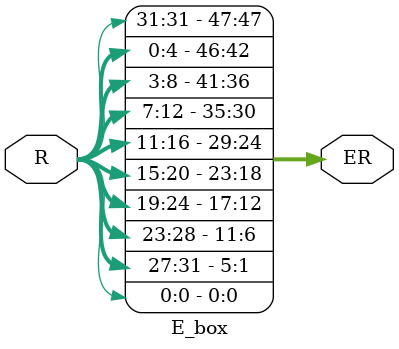
<source format=v>
`timescale 1ns / 1ps

module E_box(
    input [0:31] R,
    output [0:47] ER
    );
assign ER[0] = R[31];
assign ER[1] = R[0];
assign ER[2] = R[1];
assign ER[3] = R[2];
assign ER[4] = R[3];
assign ER[5] = R[4];
assign ER[6] = R[3];
assign ER[7] = R[4];
assign ER[8] = R[5];
assign ER[9] = R[6];
assign ER[10] = R[7];
assign ER[11] = R[8];
assign ER[12] = R[7];
assign ER[13] = R[8];
assign ER[14] = R[9];
assign ER[15] = R[10];
assign ER[16] = R[11];
assign ER[17] = R[12];
assign ER[18] = R[11];
assign ER[19] = R[12];
assign ER[20] = R[13];
assign ER[21] = R[14];
assign ER[22] = R[15];
assign ER[23] = R[16];
assign ER[24] = R[15];
assign ER[25] = R[16];
assign ER[26] = R[17];
assign ER[27] = R[18];
assign ER[28] = R[19];
assign ER[29] = R[20];
assign ER[30] = R[19];
assign ER[31] = R[20];
assign ER[32] = R[21];
assign ER[33] = R[22];
assign ER[34] = R[23];
assign ER[35] = R[24];
assign ER[36] = R[23];
assign ER[37] = R[24];
assign ER[38] = R[25];
assign ER[39] = R[26];
assign ER[40] = R[27];
assign ER[41] = R[28];
assign ER[42] = R[27];
assign ER[43] = R[28];
assign ER[44] = R[29];
assign ER[45] = R[30];
assign ER[46] = R[31];
assign ER[47] = R[0];
endmodule

</source>
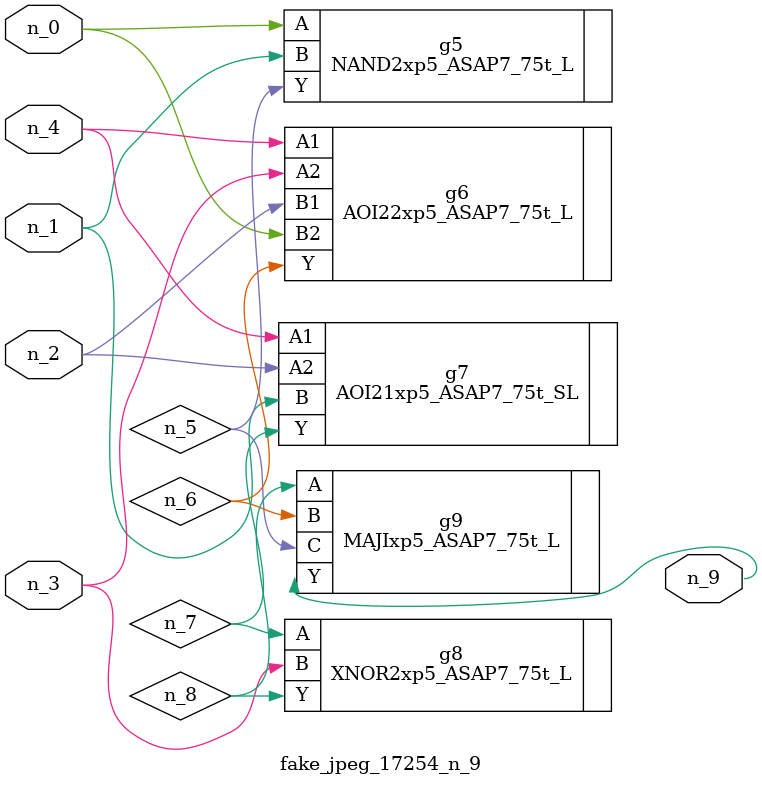
<source format=v>
module fake_jpeg_17254_n_9 (n_3, n_2, n_1, n_0, n_4, n_9);

input n_3;
input n_2;
input n_1;
input n_0;
input n_4;

output n_9;

wire n_8;
wire n_6;
wire n_5;
wire n_7;

NAND2xp5_ASAP7_75t_L g5 ( 
.A(n_0),
.B(n_1),
.Y(n_5)
);

AOI22xp5_ASAP7_75t_L g6 ( 
.A1(n_4),
.A2(n_3),
.B1(n_2),
.B2(n_0),
.Y(n_6)
);

AOI21xp5_ASAP7_75t_SL g7 ( 
.A1(n_4),
.A2(n_2),
.B(n_1),
.Y(n_7)
);

XNOR2xp5_ASAP7_75t_L g8 ( 
.A(n_7),
.B(n_3),
.Y(n_8)
);

MAJIxp5_ASAP7_75t_L g9 ( 
.A(n_8),
.B(n_6),
.C(n_5),
.Y(n_9)
);


endmodule
</source>
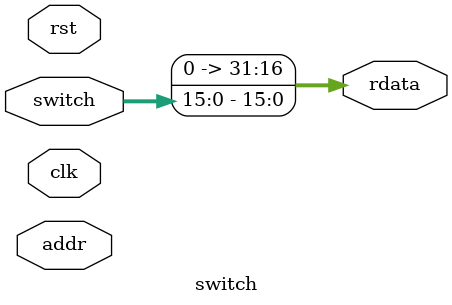
<source format=v>
`timescale 1ns / 1ps
module switch(
    input  wire        rst,
    input  wire        clk,
    input  wire [31:0] addr,    // 直接用32位，方便Bridge兼容
    input  wire [15:0] switch,
    output wire [31:0] rdata
);
    assign rdata = {16'b0, switch};
    
endmodule

</source>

> Brief
Output the material above exactly, without pictures.

> Answer space
<source format=v>
`timescale 1ns / 1ps

module E_box(
    input [0:31] R,
    output [0:47] ER
    );
assign ER[0] = R[31];
assign ER[1] = R[0];
assign ER[2] = R[1];
assign ER[3] = R[2];
assign ER[4] = R[3];
assign ER[5] = R[4];
assign ER[6] = R[3];
assign ER[7] = R[4];
assign ER[8] = R[5];
assign ER[9] = R[6];
assign ER[10] = R[7];
assign ER[11] = R[8];
assign ER[12] = R[7];
assign ER[13] = R[8];
assign ER[14] = R[9];
assign ER[15] = R[10];
assign ER[16] = R[11];
assign ER[17] = R[12];
assign ER[18] = R[11];
assign ER[19] = R[12];
assign ER[20] = R[13];
assign ER[21] = R[14];
assign ER[22] = R[15];
assign ER[23] = R[16];
assign ER[24] = R[15];
assign ER[25] = R[16];
assign ER[26] = R[17];
assign ER[27] = R[18];
assign ER[28] = R[19];
assign ER[29] = R[20];
assign ER[30] = R[19];
assign ER[31] = R[20];
assign ER[32] = R[21];
assign ER[33] = R[22];
assign ER[34] = R[23];
assign ER[35] = R[24];
assign ER[36] = R[23];
assign ER[37] = R[24];
assign ER[38] = R[25];
assign ER[39] = R[26];
assign ER[40] = R[27];
assign ER[41] = R[28];
assign ER[42] = R[27];
assign ER[43] = R[28];
assign ER[44] = R[29];
assign ER[45] = R[30];
assign ER[46] = R[31];
assign ER[47] = R[0];
endmodule

</source>
<source format=v>
module fake_jpeg_17254_n_9 (n_3, n_2, n_1, n_0, n_4, n_9);

input n_3;
input n_2;
input n_1;
input n_0;
input n_4;

output n_9;

wire n_8;
wire n_6;
wire n_5;
wire n_7;

NAND2xp5_ASAP7_75t_L g5 ( 
.A(n_0),
.B(n_1),
.Y(n_5)
);

AOI22xp5_ASAP7_75t_L g6 ( 
.A1(n_4),
.A2(n_3),
.B1(n_2),
.B2(n_0),
.Y(n_6)
);

AOI21xp5_ASAP7_75t_SL g7 ( 
.A1(n_4),
.A2(n_2),
.B(n_1),
.Y(n_7)
);

XNOR2xp5_ASAP7_75t_L g8 ( 
.A(n_7),
.B(n_3),
.Y(n_8)
);

MAJIxp5_ASAP7_75t_L g9 ( 
.A(n_8),
.B(n_6),
.C(n_5),
.Y(n_9)
);


endmodule
</source>
<source format=v>
`timescale 1ns / 1ps
module switch(
    input  wire        rst,
    input  wire        clk,
    input  wire [31:0] addr,    // 直接用32位，方便Bridge兼容
    input  wire [15:0] switch,
    output wire [31:0] rdata
);
    assign rdata = {16'b0, switch};
    
endmodule

</source>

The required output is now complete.